Gerät selbst finanziert
André Kahrweg und die Sprintergruppe der LG Kindelsberg Kreuztal sowie Alex Bülow sind für das tägliche Training mitverantwortlich. In den Einheiten mit Dr. Tobias Alt geht es darum, die Bewegungen mit teils neuen Übungen, die sich der Trainingswissenschaftler erdacht hat, zu einer Routine werden zu lassen. Rock’n’Roll-Training nennt Dr. Alt einige Dinge, regelmäßig muss Lölling das Gerät „Ham’s hell“ nutzen. Das – ist ebenso Teil der Selbsthilfe. Zwar verfügen mittlerweile viele Stützpunkte in Deutschland über „Ham’s hell“, der in Winterberg allerdings nicht. Lölling kaufte sich das Gerät deshalb selbst und bringt es nun zu den Einheiten mit Dr. Alt mit.
„Loslassen, Jacka, loslassen“, schreit dieser plötzlich während einer Übung, bei welcher er Löllings Bein hochhebt und runterzieht.

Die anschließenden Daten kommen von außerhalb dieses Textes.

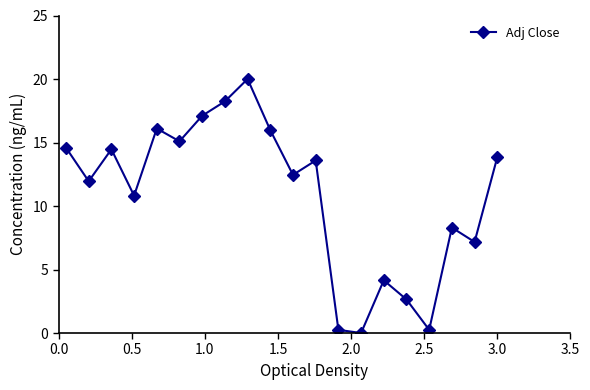

What is the difference between the maximum and minimum values?

20.0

Die 27-Jährige sagt später schmunzelnd: „Die Kontrolle abzugeben, ist gar nicht so leicht.“ Doch genau das soll sie am Start tun: Sie soll den Kopf ausschalten, auf ihre Fähigkeiten vertrauen und so mit neuen Bewegungsabläufen zu neuen Startbestzeiten sprinten. Letzteres gilt für das gesamte deutsche Team, für das Dr. Alt das Technikleitbild neu entwickelte.
Löllings Träume und Ziele
Verbesserte Startzeiten sind für alle notwendig, um sich weiter in der internationalen Spitze zu etablieren, oder im Fall Lölling: um dort wieder hinzukommen und die Angriffe jüngerer Pilotinnen aus dem eigenen Team auf den Platz im Weltcup abzuwehren. Nach Wochen des Zweifels und der Neuaufstellung ist „Jacka“ wieder top-motiviert. Zwar mache sie sich keinen Stress oder Druck, „nichtsdestotrotz habe ich Träume und Ziele“. Der Start bei der Heim-WM 2024 in Winterberg gehört ebenso dazu wie der bei den Olympischen Spielen 2026 in Cortina d’Ampezzo. „Dort möchte ich angreifen“, sagt Lölling – mittlerweile ohne lange zu überlegen.